Samuel Eto’o a repris le contrôle total de la fédération camerounaise de football peu de temps avant le début de la Coupe d’Afrique des nations au Maroc. Le président a écrasé ses opposants politiques en remplaçant l’entraîneur belge Marc Brys et en restructurant complètement l’équipe nationale. Cette décision intervient après des mois de tensions internes au sein du football camerounais.
Pendant longtemps, Eto’o a dû accepter l’autorité du ministre des sports Narcisse Mouelle Kombi, qui contrôlait les finances et les contrats de la fédération. Le chef du ministère imposait ses choix concernant l’entraîneur et l’organisation des stages. Eto’o a progressivement placé son propre personnel dans le staff technique, forçant notamment Joachim Mununga, adjoint de Brys, à rester en tribune lors des matchs.
Les relations entre Brys et Eto’o se sont considérablement dégradées. Le sélectionneur belge a tenu des propos irrévérencieux envers son président et aurait insulté l’ancien joueur Timothée Atouba. Des enregistrements audio de ces échanges ont circulé, révélant l’ampleur du conflit. Eto’o, bien que niant tout désaccord avec le ministre, préparait sa revanche depuis longtemps.
La réélection de Paul Biya à la présidence du pays, suivie de celle d’Eto’o à la tête de la Fédération camerounaise le 29 novembre, a déclenché le processus final. Deux jours après son élection, Eto’o a renvoyé Brys et annoncé la liste des joueurs sélectionnés. Cette transition rapide suggère que les plans étaient déjà préparés depuis longtemps.
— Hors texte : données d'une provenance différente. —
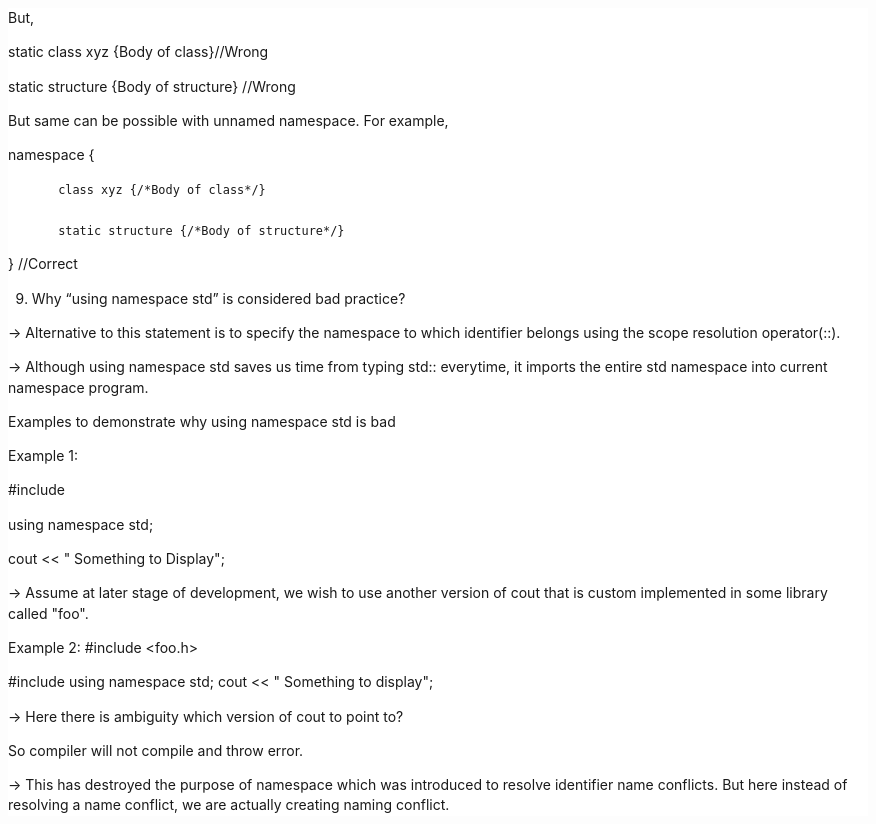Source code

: But, 

static class xyz {Body of class}//Wrong 

static structure {Body of structure} //Wrong 

 But same can be possible with unnamed namespace. For example, 

 namespace { 

           class xyz {/*Body of class*/} 

           static structure {/*Body of structure*/} 

  } //Correct 

 

9. Why “using namespace std” is considered bad practice? 

 -> Alternative to this statement is to specify the namespace to which identifier belongs using the scope resolution operator(::). 

 -> Although using namespace std saves us time from typing std:: everytime, it imports the entire std namespace into current namespace program. 

 Examples to demonstrate why using namespace std is bad 

 Example 1: 

 #include <iostream> 

using namespace std; 

cout << " Something to Display"; 

-> Assume at later stage of development, we wish to use another version of cout that is custom implemented in some library called "foo". 

Example 2: 
#include <foo.h> 

#include <iostream> 
using namespace std; 
cout << " Something to display"; 

-> Here there is ambiguity which version of cout to point to? 

So compiler will not compile and throw error. 

 -> This has destroyed the purpose of namespace which was introduced to resolve identifier name conflicts. But here instead of resolving a name conflict, we are actually creating naming conflict. 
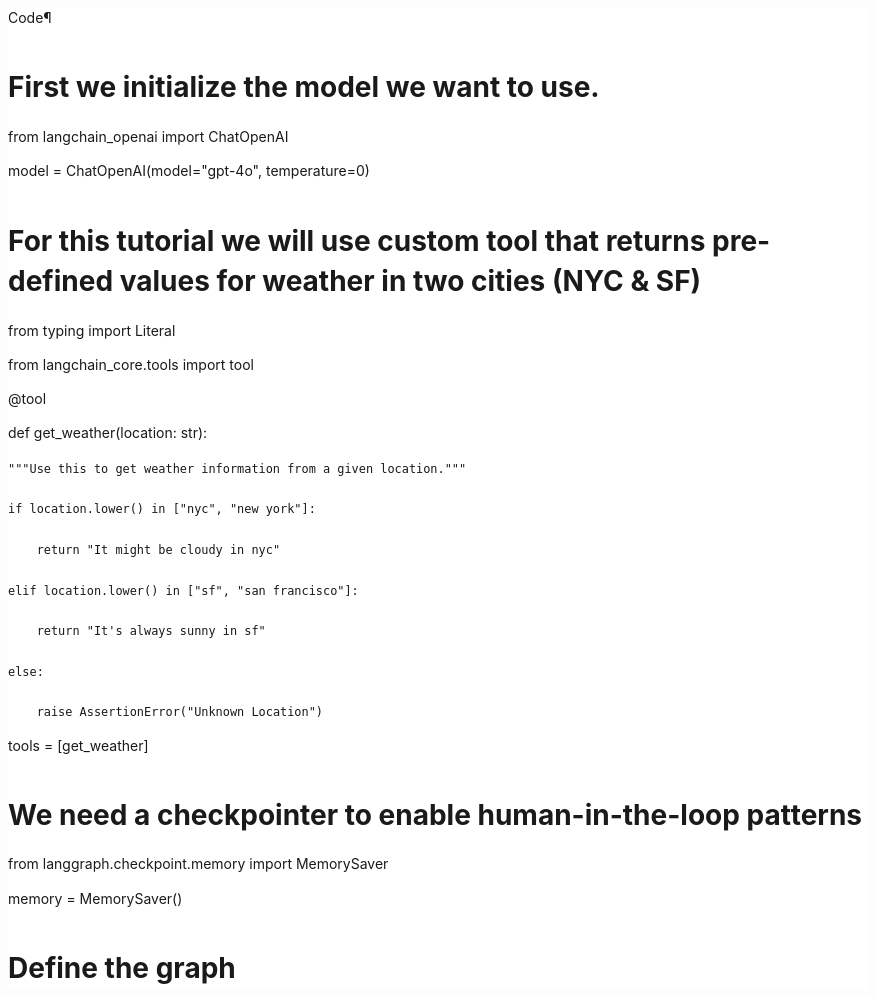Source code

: Code¶
# First we initialize the model we want to use.

from langchain_openai import ChatOpenAI



model = ChatOpenAI(model="gpt-4o", temperature=0)





# For this tutorial we will use custom tool that returns pre-defined values for weather in two cities (NYC & SF)

from typing import Literal



from langchain_core.tools import tool





@tool

def get_weather(location: str):

    """Use this to get weather information from a given location."""

    if location.lower() in ["nyc", "new york"]:

        return "It might be cloudy in nyc"

    elif location.lower() in ["sf", "san francisco"]:

        return "It's always sunny in sf"

    else:

        raise AssertionError("Unknown Location")





tools = [get_weather]



# We need a checkpointer to enable human-in-the-loop patterns

from langgraph.checkpoint.memory import MemorySaver



memory = MemorySaver()



# Define the graph
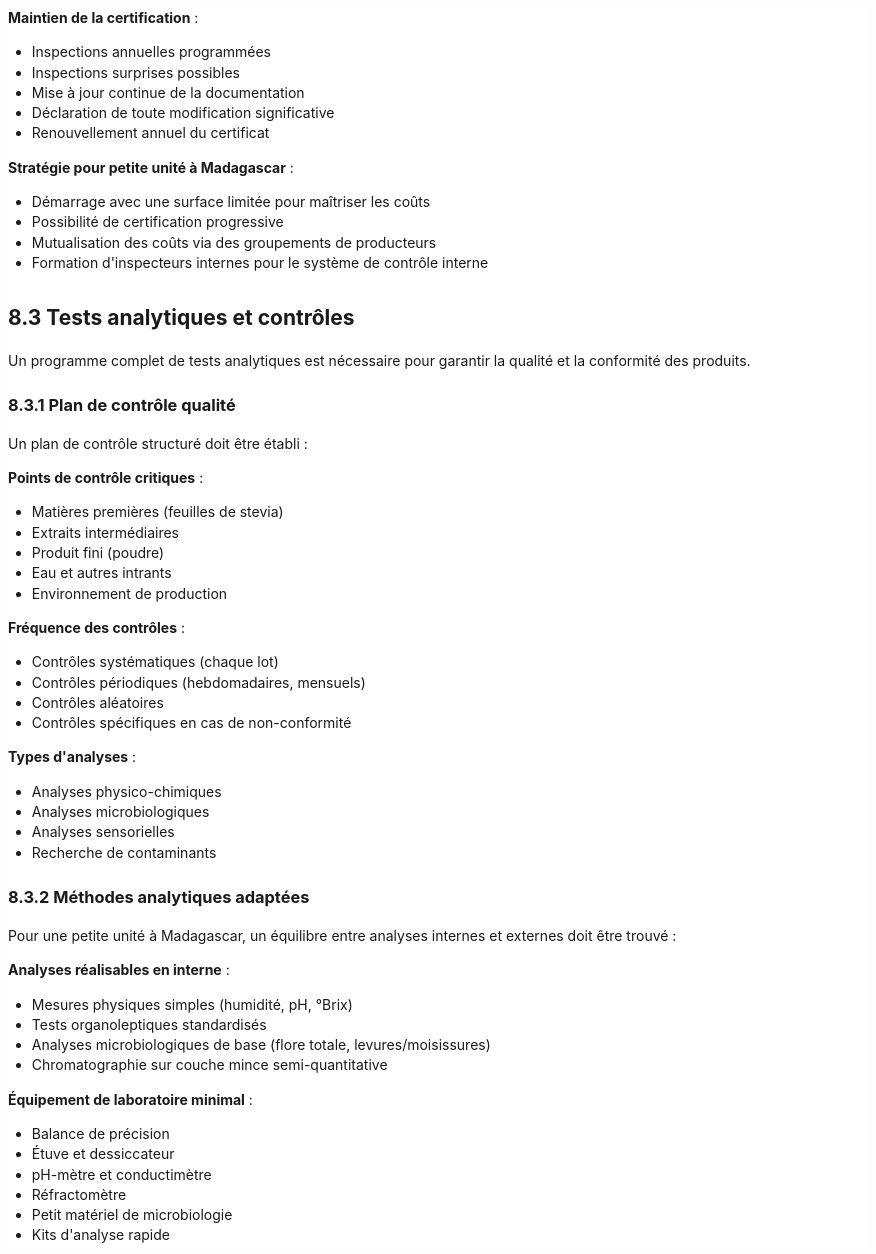**Maintien de la certification** :
- Inspections annuelles programmées
- Inspections surprises possibles
- Mise à jour continue de la documentation
- Déclaration de toute modification significative
- Renouvellement annuel du certificat

**Stratégie pour petite unité à Madagascar** :
- Démarrage avec une surface limitée pour maîtriser les coûts
- Possibilité de certification progressive
- Mutualisation des coûts via des groupements de producteurs
- Formation d'inspecteurs internes pour le système de contrôle interne

## 8.3 Tests analytiques et contrôles

Un programme complet de tests analytiques est nécessaire pour garantir la qualité et la conformité des produits.

### 8.3.1 Plan de contrôle qualité

Un plan de contrôle structuré doit être établi :

**Points de contrôle critiques** :
- Matières premières (feuilles de stevia)
- Extraits intermédiaires
- Produit fini (poudre)
- Eau et autres intrants
- Environnement de production

**Fréquence des contrôles** :
- Contrôles systématiques (chaque lot)
- Contrôles périodiques (hebdomadaires, mensuels)
- Contrôles aléatoires
- Contrôles spécifiques en cas de non-conformité

**Types d'analyses** :
- Analyses physico-chimiques
- Analyses microbiologiques
- Analyses sensorielles
- Recherche de contaminants

### 8.3.2 Méthodes analytiques adaptées

Pour une petite unité à Madagascar, un équilibre entre analyses internes et externes doit être trouvé :

**Analyses réalisables en interne** :
- Mesures physiques simples (humidité, pH, °Brix)
- Tests organoleptiques standardisés
- Analyses microbiologiques de base (flore totale, levures/moisissures)
- Chromatographie sur couche mince semi-quantitative

**Équipement de laboratoire minimal** :
- Balance de précision
- Étuve et dessiccateur
- pH-mètre et conductimètre
- Réfractomètre
- Petit matériel de microbiologie
- Kits d'analyse rapide
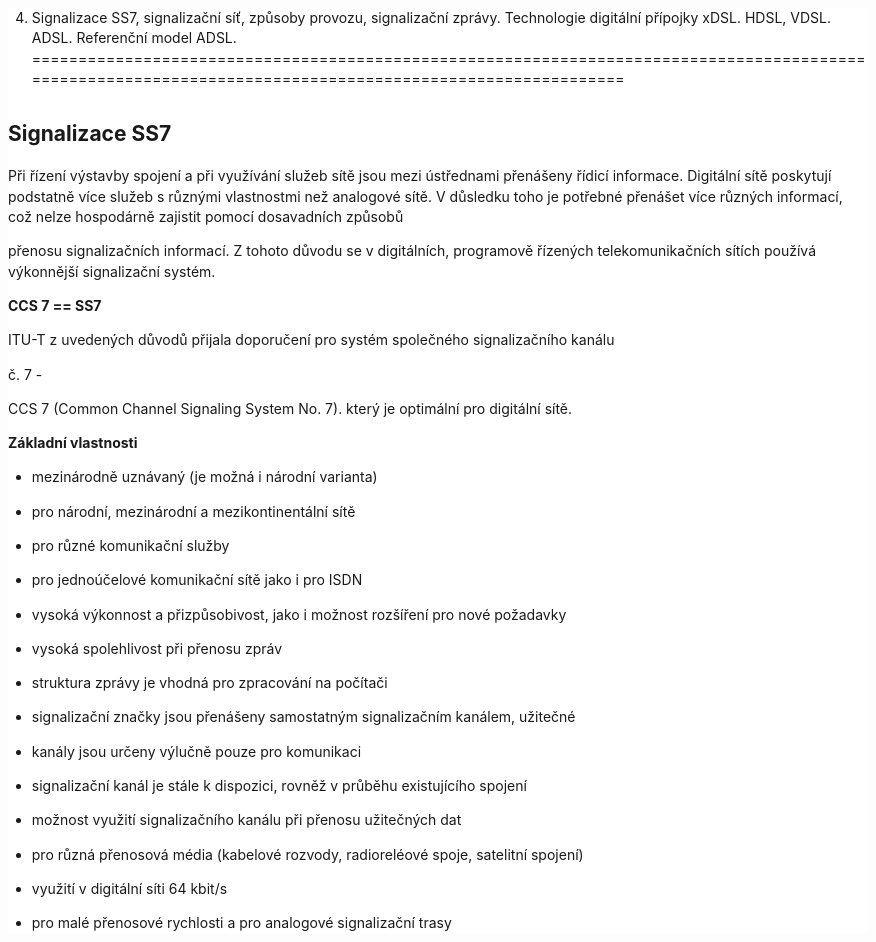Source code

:4) Signalizace SS7, signalizační síť, způsoby provozu, signalizační zprávy. Technologie digitální přípojky xDSL. HDSL, VDSL. ADSL. Referenční model ADSL. 
==========================================================================================================================================================

Signalizace SS7
---------------

Při řízení výstavby spojení a při využívání služeb sítě jsou mezi
ústřednami přenášeny řídicí informace. Digitální sítě poskytují
podstatně více služeb s různými vlastnostmi než analogové sítě. V
důsledku toho je potřebné přenášet více různých informací, což nelze
hospodárně zajistit pomocí dosavadních způsobů

přenosu signalizačních informací. Z tohoto důvodu se v digitálních,
programově řízených telekomunikačních sítích používá výkonnější
signalizační systém.

**CCS 7 == SS7**

ITU-T z uvedených důvodů přijala doporučení pro systém společného
signalizačního kanálu

č. 7 -

CCS 7 (Common Channel Signaling System No. 7). který je optimální pro
digitální sítě.

**Základní vlastnosti**

-   mezinárodně uznávaný (je možná i národní varianta)

-   pro národní, mezinárodní a mezikontinentální sítě

-   pro různé komunikační služby

-   pro jednoúčelové komunikační sítě jako i pro ISDN

-   vysoká výkonnost a přizpůsobivost, jako i možnost rozšíření pro nové
    požadavky

-   vysoká spolehlivost při přenosu zpráv

-   struktura zprávy je vhodná pro zpracování na počítači

-   signalizační značky jsou přenášeny samostatným signalizačním
    kanálem, užitečné

-   kanály jsou určeny výlučně pouze pro komunikaci

-   signalizační kanál je stále k dispozici, rovněž v průběhu
    existujícího spojení

-   možnost využití signalizačního kanálu při přenosu užitečných dat

-   pro různá přenosová média (kabelové rozvody, radioreléové spoje,
    satelitní spojení)

-   využití v digitální síti 64 kbit/s

-   pro malé přenosové rychlosti a pro analogové signalizační trasy
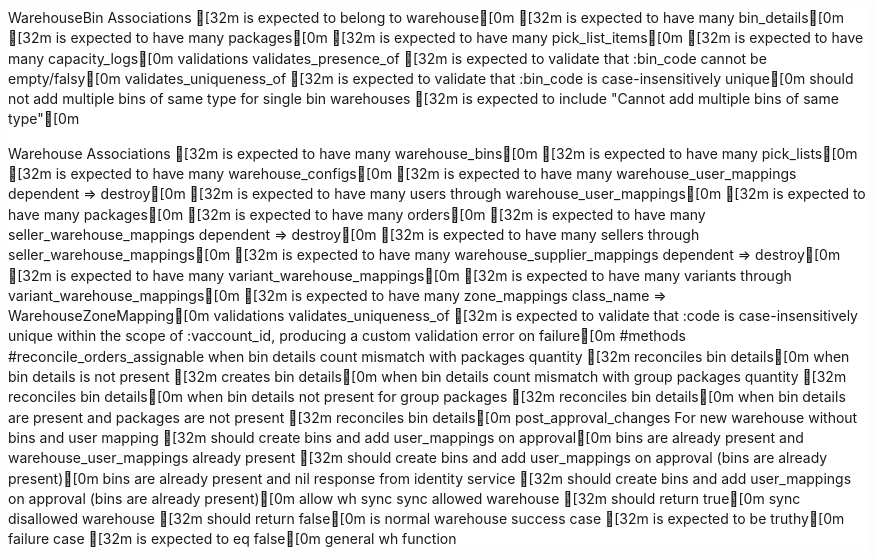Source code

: WarehouseBin
  Associations
[32m    is expected to belong to warehouse[0m
[32m    is expected to have many bin_details[0m
[32m    is expected to have many packages[0m
[32m    is expected to have many pick_list_items[0m
[32m    is expected to have many capacity_logs[0m
  validations
    validates_presence_of
[32m      is expected to validate that :bin_code cannot be empty/falsy[0m
    validates_uniqueness_of
[32m      is expected to validate that :bin_code is case-insensitively unique[0m
    should not add multiple bins of same type for single bin warehouses
[32m      is expected to include "Cannot add multiple bins of same type"[0m

Warehouse
  Associations
[32m    is expected to have many warehouse_bins[0m
[32m    is expected to have many pick_lists[0m
[32m    is expected to have many warehouse_configs[0m
[32m    is expected to have many warehouse_user_mappings dependent => destroy[0m
[32m    is expected to have many users through warehouse_user_mappings[0m
[32m    is expected to have many packages[0m
[32m    is expected to have many orders[0m
[32m    is expected to have many seller_warehouse_mappings dependent => destroy[0m
[32m    is expected to have many sellers through seller_warehouse_mappings[0m
[32m    is expected to have many warehouse_supplier_mappings dependent => destroy[0m
[32m    is expected to have many variant_warehouse_mappings[0m
[32m    is expected to have many variants through variant_warehouse_mappings[0m
[32m    is expected to have many zone_mappings class_name => WarehouseZoneMapping[0m
  validations
    validates_uniqueness_of
[32m      is expected to validate that :code is case-insensitively unique within the scope of :vaccount_id, producing a custom validation error on failure[0m
  #methods
    #reconcile_orders_assignable
      when bin details count mismatch with packages quantity
[32m        reconciles bin details[0m
      when bin details is not present
[32m        creates bin details[0m
      when bin details count mismatch with group packages quantity
[32m        reconciles bin details[0m
      when bin details not present for group packages
[32m        reconciles bin details[0m
      when bin details are present and packages are not present
[32m        reconciles bin details[0m
    post_approval_changes
      For new warehouse without bins and user mapping
[32m        should create bins and add user_mappings on approval[0m
      bins are already present and warehouse_user_mappings already present
[32m        should create bins and add user_mappings on approval (bins are already present)[0m
      bins are already present and nil response from identity service
[32m        should create bins and add user_mappings on approval (bins are already present)[0m
    allow wh sync
      sync allowed warehouse
[32m        should return true[0m
      sync disallowed warehouse
[32m        should return false[0m
    is normal warehouse
      success case
[32m        is expected to be truthy[0m
      failure case
[32m        is expected to eq false[0m
    general wh function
L’ancienne garde rapprochée d’Onana a payé les frais de ce bouleversement. Des joueurs établis comme Michael Ngadeu, Eric Choupo-Moting, Martin Hongla et Vincent Aboubakar ont été écartés de la sélection. Eto’o a parallélement intégré des éléments qu’il avait lui-même repérés, notamment Christian Kofane de Leverkusen et Eric Junior Dina Ebimbe de Brest.
David Pagou, accompagné d’Ndtoungou Mpile, a été nommé pour remplacer Brys en tant qu’entraîneur. Les observateurs doutent que le nouveau coach décide sans consulter Eto’o, bien que ce dernier affirme laisser une autonomie complète. Au sein de la fédération, personne n’imagine réellement que le nouvel entraîneur agisse indépendamment du patron.
Le ministère des sports a finalement validé tous ces changements, bien qu’une liste de joueurs sélectionnés par Brys ait brièvement circulé sur les réseaux sociaux la veille. Les Lions arrivent au Maroc avec des remous organisationnels importants, mais conservent cette assurance naturelle qui les caractérise habituellement sur le continent africain.